My first application of heuretics to historical analysis focused on the work and legacy of the architect Le Corbusier (1887-1965). One of the founders of heroic International Modernism, Le Corbusier designed hundreds of buildings (more than 70 of which were built) and published 47 books (not including monographs of his oeuvre), numerous articles, furnishings, exhibits, and was a prolific painter under his given name Charles-Édouard Jeanneret. This personal oeuvre, in addition to the hundreds of publications written about his his life and work, make Le Corbusier one of the most recognizable figures in the history of architecture, even amongst non-architects. And, like the other members of his early twentieth century avant-garde milieu, Le Corbusier was constantly engaging in method experiments.

 

 

 

MODERNISM as

EXPERIMENTAL METHOD

 

The Modernists in particular were attempting to engage new media and physical materials to produce new ways of working that were not to be found in any historical precedents. Greek temples, gothic cathedrals, monuments from the vast material history of human culture can offer lessons in line and form, light and shadow, and guide us in the use of traditional materials such as stone, timber, brick and earth, but they can tell us little directly of how to use steel, huge panes of glass, and reinforced concrete to make buildings.

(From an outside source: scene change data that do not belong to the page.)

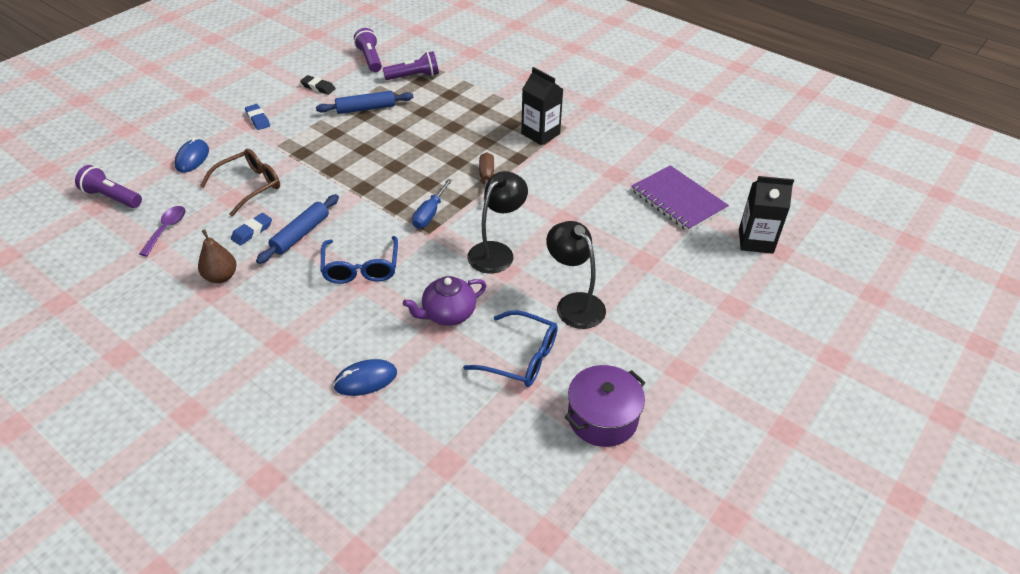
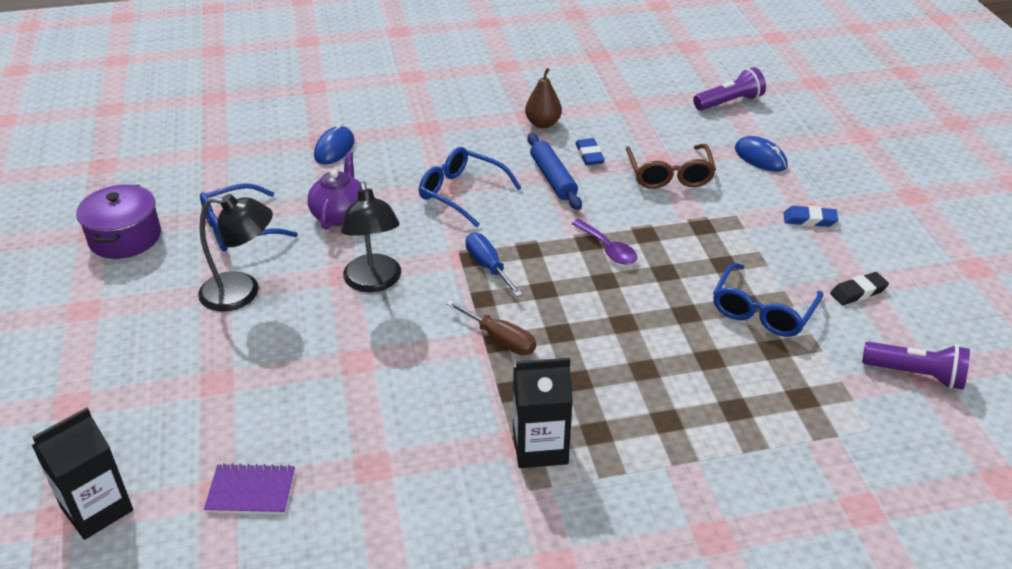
camera: 130 degrees right, 5 degrees down
purple spoon [139,206,186,256] -> purple spoon moved to [572,219,637,265]
blue rolling pin [316,91,413,114] -> blue glasses [713,263,823,337]
purple flashlight [383,51,439,80] -> none
purple notebook [631,165,729,232] -> purple notebook [204,463,295,514], size x0.59

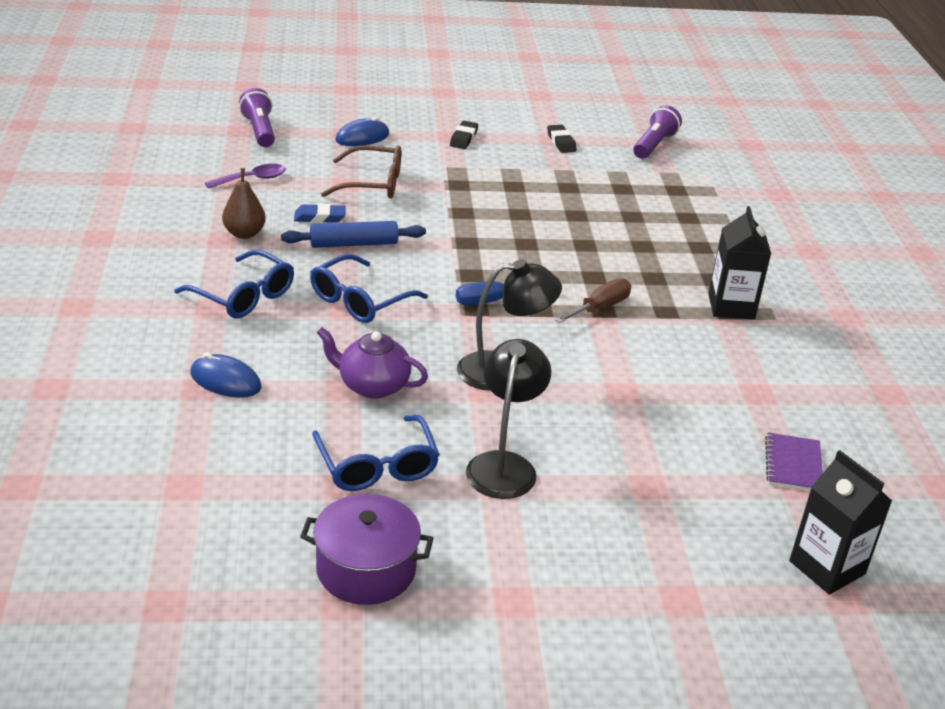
camera: 85 degrees left, 5 degrees down
purple spoon [572,219,637,265] -> purple spoon moved to [205,164,286,189]
blue glasses [713,263,823,337] -> blue glasses moved to [174,250,294,318]
blue eraser [784,206,838,227] -> black eraser [450,121,478,149]

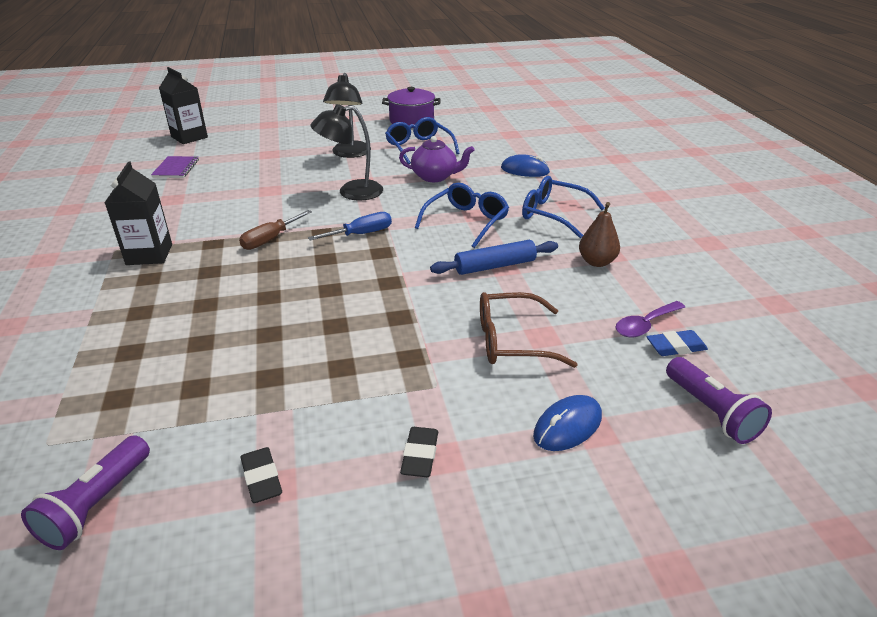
camera: 175 degrees right, 0 degrees up
blue eraser [294,204,346,223] -> blue eraser moved to [647,330,708,356]

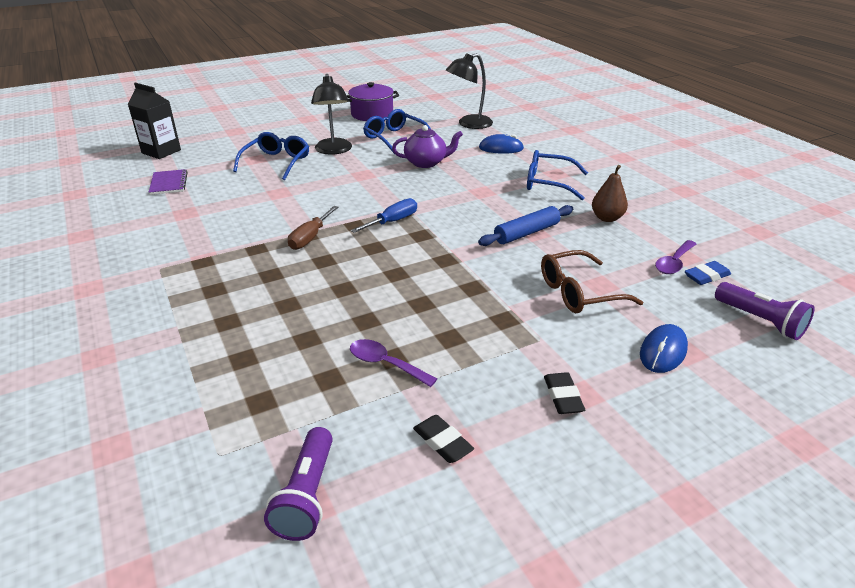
camera: 15 degrees left, 0 degrees up
black carton [104,162,172,265] -> none
black lamp [310,104,383,201] -> black lamp moved to [446,53,493,129]
blue glasses [415,183,509,248] -> blue glasses moved to [233,132,309,180]
none -> purple spoon [350,339,437,387]

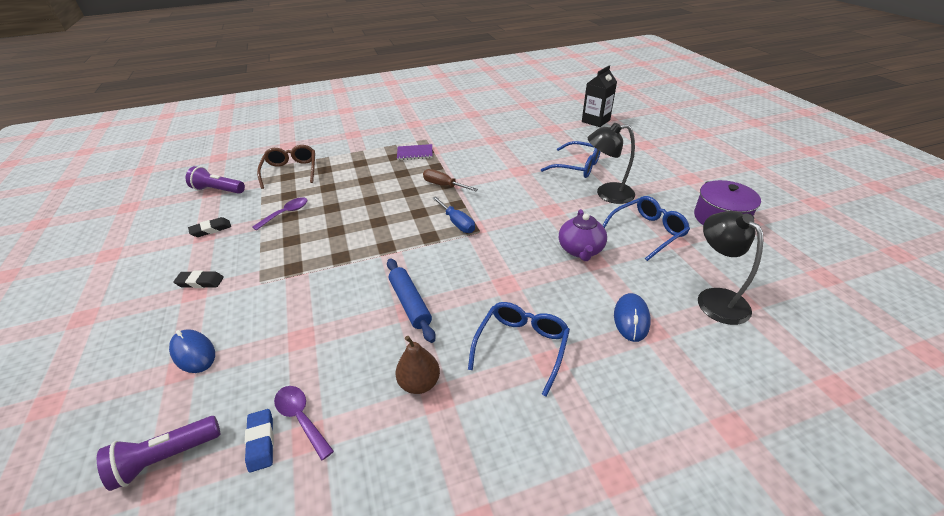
camera: 100 degrees right, 5 degrees up
purple notebook [149,169,188,195] -> purple notebook moved to [397,144,433,160]
brown glasses [541,250,643,313] -> brown glasses moved to [257,145,315,189]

When these industrial materials became widely available for construction in the late nineteenth century, completely new possibilities were opened in how architects and engineers could conceive of space and structure, but no one had an extant way of working to apply these possibilities to design and construction. Methodological experiments were needed to test new design languages appropriate for industrial materials. Modern-ism, like any “ism”, is not a style; it is a way of working/making – a way of making modernity. Modernism is a method. Each work produced by the early twentieth century avant-gardes, in every medium upon which industrial technologies effected change, exists as more than just a completed object: it is the index and direct result of a methodological experiment. Evaluating these works as objects misses so much of their usefulness, and so much of the value they embody for posterity.